## What you are asked to do:
Down to the final line, return the records unchanged.

□ □ □

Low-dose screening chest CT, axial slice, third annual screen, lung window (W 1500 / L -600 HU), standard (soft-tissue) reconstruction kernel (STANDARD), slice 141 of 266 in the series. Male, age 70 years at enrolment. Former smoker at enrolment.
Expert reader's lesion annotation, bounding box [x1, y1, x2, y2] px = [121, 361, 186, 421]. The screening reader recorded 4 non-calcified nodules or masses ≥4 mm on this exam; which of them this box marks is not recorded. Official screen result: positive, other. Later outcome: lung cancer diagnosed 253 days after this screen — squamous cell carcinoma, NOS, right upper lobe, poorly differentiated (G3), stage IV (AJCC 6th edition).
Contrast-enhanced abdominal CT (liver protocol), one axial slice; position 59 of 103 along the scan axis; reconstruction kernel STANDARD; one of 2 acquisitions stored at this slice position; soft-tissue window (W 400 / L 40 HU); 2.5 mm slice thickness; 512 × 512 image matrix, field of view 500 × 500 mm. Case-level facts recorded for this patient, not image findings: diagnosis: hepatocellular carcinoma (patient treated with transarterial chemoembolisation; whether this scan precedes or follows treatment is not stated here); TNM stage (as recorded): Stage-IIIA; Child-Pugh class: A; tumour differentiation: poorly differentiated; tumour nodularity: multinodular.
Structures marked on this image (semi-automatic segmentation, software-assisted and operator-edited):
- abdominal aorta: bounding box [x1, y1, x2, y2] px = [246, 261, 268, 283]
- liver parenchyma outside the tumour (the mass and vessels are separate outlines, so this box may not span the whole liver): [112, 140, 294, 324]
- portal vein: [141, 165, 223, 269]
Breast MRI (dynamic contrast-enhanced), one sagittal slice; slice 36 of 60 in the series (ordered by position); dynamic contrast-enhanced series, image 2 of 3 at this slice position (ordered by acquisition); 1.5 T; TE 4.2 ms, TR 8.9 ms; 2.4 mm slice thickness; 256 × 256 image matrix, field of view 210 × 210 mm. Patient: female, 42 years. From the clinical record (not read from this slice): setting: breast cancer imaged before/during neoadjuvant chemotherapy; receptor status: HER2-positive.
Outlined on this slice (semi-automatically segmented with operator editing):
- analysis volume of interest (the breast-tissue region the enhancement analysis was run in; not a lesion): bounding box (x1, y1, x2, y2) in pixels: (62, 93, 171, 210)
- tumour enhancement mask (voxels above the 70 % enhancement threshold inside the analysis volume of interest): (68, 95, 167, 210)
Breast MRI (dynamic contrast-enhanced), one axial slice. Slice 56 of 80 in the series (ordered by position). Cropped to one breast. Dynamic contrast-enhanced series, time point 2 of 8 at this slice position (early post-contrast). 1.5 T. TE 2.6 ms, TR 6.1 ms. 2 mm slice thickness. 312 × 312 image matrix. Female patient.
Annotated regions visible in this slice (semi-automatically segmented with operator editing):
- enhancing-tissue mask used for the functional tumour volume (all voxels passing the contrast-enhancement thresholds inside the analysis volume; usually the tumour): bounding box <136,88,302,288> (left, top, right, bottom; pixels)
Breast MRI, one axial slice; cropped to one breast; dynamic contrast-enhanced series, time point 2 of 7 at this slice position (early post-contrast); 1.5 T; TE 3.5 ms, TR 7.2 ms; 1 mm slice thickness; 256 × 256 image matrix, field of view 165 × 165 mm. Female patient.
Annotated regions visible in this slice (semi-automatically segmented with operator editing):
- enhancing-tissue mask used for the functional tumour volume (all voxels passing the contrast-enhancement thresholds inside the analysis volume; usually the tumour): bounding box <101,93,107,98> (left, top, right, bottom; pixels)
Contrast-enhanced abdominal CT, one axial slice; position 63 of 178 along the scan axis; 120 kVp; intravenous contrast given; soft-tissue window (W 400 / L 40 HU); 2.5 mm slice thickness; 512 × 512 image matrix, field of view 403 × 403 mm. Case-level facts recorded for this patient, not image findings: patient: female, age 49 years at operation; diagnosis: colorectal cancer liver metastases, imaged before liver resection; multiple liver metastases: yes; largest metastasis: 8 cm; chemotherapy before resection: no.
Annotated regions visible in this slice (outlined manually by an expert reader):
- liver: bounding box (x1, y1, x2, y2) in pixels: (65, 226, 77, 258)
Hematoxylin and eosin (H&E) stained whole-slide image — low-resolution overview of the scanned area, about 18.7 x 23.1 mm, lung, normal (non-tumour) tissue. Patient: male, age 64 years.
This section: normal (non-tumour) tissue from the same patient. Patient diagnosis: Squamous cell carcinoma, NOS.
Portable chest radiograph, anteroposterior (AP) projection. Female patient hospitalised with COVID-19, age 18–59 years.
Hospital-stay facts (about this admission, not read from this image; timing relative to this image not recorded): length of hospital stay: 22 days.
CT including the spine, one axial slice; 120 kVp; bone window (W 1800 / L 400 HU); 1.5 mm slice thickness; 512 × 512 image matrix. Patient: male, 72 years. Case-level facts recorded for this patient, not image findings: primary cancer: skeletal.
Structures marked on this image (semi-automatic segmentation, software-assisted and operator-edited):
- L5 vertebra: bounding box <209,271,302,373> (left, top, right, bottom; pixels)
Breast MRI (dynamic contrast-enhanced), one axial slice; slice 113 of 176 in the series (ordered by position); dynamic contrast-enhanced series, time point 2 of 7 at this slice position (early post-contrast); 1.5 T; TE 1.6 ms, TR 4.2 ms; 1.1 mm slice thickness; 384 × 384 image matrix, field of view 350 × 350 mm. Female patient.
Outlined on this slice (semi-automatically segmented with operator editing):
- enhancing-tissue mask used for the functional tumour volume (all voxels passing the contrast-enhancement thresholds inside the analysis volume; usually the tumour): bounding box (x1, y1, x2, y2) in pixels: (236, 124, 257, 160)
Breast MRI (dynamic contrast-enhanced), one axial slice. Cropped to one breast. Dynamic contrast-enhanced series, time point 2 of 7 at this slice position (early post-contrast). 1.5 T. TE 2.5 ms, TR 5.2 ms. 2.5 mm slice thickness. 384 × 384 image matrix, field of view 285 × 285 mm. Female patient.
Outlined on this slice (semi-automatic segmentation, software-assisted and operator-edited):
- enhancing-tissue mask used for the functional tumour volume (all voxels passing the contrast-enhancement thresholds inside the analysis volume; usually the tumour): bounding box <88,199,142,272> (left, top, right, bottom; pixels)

□ □ □

## Written solution:
Low-dose screening chest CT, axial slice, third annual screen, lung window (W 1500 / L -600 HU), standard (soft-tissue) reconstruction kernel (STANDARD), slice 141 of 266 in the series. Male, age 70 years at enrolment. Former smoker at enrolment.
Expert reader's lesion annotation, bounding box [x1, y1, x2, y2] px = [121, 361, 186, 421]. The screening reader recorded 4 non-calcified nodules or masses ≥4 mm on this exam; which of them this box marks is not recorded. Official screen result: positive, other. Later outcome: lung cancer diagnosed 253 days after this screen — squamous cell carcinoma, NOS, right upper lobe, poorly differentiated (G3), stage IV (AJCC 6th edition).
Contrast-enhanced abdominal CT (liver protocol), one axial slice; position 59 of 103 along the scan axis; reconstruction kernel STANDARD; one of 2 acquisitions stored at this slice position; soft-tissue window (W 400 / L 40 HU); 2.5 mm slice thickness; 512 × 512 image matrix, field of view 500 × 500 mm. Case-level facts recorded for this patient, not image findings: diagnosis: hepatocellular carcinoma (patient treated with transarterial chemoembolisation; whether this scan precedes or follows treatment is not stated here); TNM stage (as recorded): Stage-IIIA; Child-Pugh class: A; tumour differentiation: poorly differentiated; tumour nodularity: multinodular.
Structures marked on this image (semi-automatic segmentation, software-assisted and operator-edited):
- abdominal aorta: bounding box [x1, y1, x2, y2] px = [246, 261, 268, 283]
- liver parenchyma outside the tumour (the mass and vessels are separate outlines, so this box may not span the whole liver): [112, 140, 294, 324]
- portal vein: [141, 165, 223, 269]
Breast MRI (dynamic contrast-enhanced), one sagittal slice; slice 36 of 60 in the series (ordered by position); dynamic contrast-enhanced series, image 2 of 3 at this slice position (ordered by acquisition); 1.5 T; TE 4.2 ms, TR 8.9 ms; 2.4 mm slice thickness; 256 × 256 image matrix, field of view 210 × 210 mm. Patient: female, 42 years. From the clinical record (not read from this slice): setting: breast cancer imaged before/during neoadjuvant chemotherapy; receptor status: HER2-positive.
Outlined on this slice (semi-automatically segmented with operator editing):
- analysis volume of interest (the breast-tissue region the enhancement analysis was run in; not a lesion): bounding box (x1, y1, x2, y2) in pixels: (62, 93, 171, 210)
- tumour enhancement mask (voxels above the 70 % enhancement threshold inside the analysis volume of interest): (68, 95, 167, 210)
Breast MRI (dynamic contrast-enhanced), one axial slice. Slice 56 of 80 in the series (ordered by position). Cropped to one breast. Dynamic contrast-enhanced series, time point 2 of 8 at this slice position (early post-contrast). 1.5 T. TE 2.6 ms, TR 6.1 ms. 2 mm slice thickness. 312 × 312 image matrix. Female patient.
Annotated regions visible in this slice (semi-automatically segmented with operator editing):
- enhancing-tissue mask used for the functional tumour volume (all voxels passing the contrast-enhancement thresholds inside the analysis volume; usually the tumour): bounding box <136,88,302,288> (left, top, right, bottom; pixels)
Breast MRI, one axial slice; cropped to one breast; dynamic contrast-enhanced series, time point 2 of 7 at this slice position (early post-contrast); 1.5 T; TE 3.5 ms, TR 7.2 ms; 1 mm slice thickness; 256 × 256 image matrix, field of view 165 × 165 mm. Female patient.
Annotated regions visible in this slice (semi-automatically segmented with operator editing):
- enhancing-tissue mask used for the functional tumour volume (all voxels passing the contrast-enhancement thresholds inside the analysis volume; usually the tumour): bounding box <101,93,107,98> (left, top, right, bottom; pixels)
Contrast-enhanced abdominal CT, one axial slice; position 63 of 178 along the scan axis; 120 kVp; intravenous contrast given; soft-tissue window (W 400 / L 40 HU); 2.5 mm slice thickness; 512 × 512 image matrix, field of view 403 × 403 mm. Case-level facts recorded for this patient, not image findings: patient: female, age 49 years at operation; diagnosis: colorectal cancer liver metastases, imaged before liver resection; multiple liver metastases: yes; largest metastasis: 8 cm; chemotherapy before resection: no.
Annotated regions visible in this slice (outlined manually by an expert reader):
- liver: bounding box (x1, y1, x2, y2) in pixels: (65, 226, 77, 258)
Hematoxylin and eosin (H&E) stained whole-slide image — low-resolution overview of the scanned area, about 18.7 x 23.1 mm, lung, normal (non-tumour) tissue. Patient: male, age 64 years.
This section: normal (non-tumour) tissue from the same patient. Patient diagnosis: Squamous cell carcinoma, NOS.
Portable chest radiograph, anteroposterior (AP) projection. Female patient hospitalised with COVID-19, age 18–59 years.
Hospital-stay facts (about this admission, not read from this image; timing relative to this image not recorded): length of hospital stay: 22 days.
CT including the spine, one axial slice; 120 kVp; bone window (W 1800 / L 400 HU); 1.5 mm slice thickness; 512 × 512 image matrix. Patient: male, 72 years. Case-level facts recorded for this patient, not image findings: primary cancer: skeletal.
Structures marked on this image (semi-automatic segmentation, software-assisted and operator-edited):
- L5 vertebra: bounding box <209,271,302,373> (left, top, right, bottom; pixels)
Breast MRI (dynamic contrast-enhanced), one axial slice; slice 113 of 176 in the series (ordered by position); dynamic contrast-enhanced series, time point 2 of 7 at this slice position (early post-contrast); 1.5 T; TE 1.6 ms, TR 4.2 ms; 1.1 mm slice thickness; 384 × 384 image matrix, field of view 350 × 350 mm. Female patient.
Outlined on this slice (semi-automatically segmented with operator editing):
- enhancing-tissue mask used for the functional tumour volume (all voxels passing the contrast-enhancement thresholds inside the analysis volume; usually the tumour): bounding box (x1, y1, x2, y2) in pixels: (236, 124, 257, 160)
Breast MRI (dynamic contrast-enhanced), one axial slice. Cropped to one breast. Dynamic contrast-enhanced series, time point 2 of 7 at this slice position (early post-contrast). 1.5 T. TE 2.5 ms, TR 5.2 ms. 2.5 mm slice thickness. 384 × 384 image matrix, field of view 285 × 285 mm. Female patient.
Outlined on this slice (semi-automatic segmentation, software-assisted and operator-edited):
- enhancing-tissue mask used for the functional tumour volume (all voxels passing the contrast-enhancement thresholds inside the analysis volume; usually the tumour): bounding box <88,199,142,272> (left, top, right, bottom; pixels)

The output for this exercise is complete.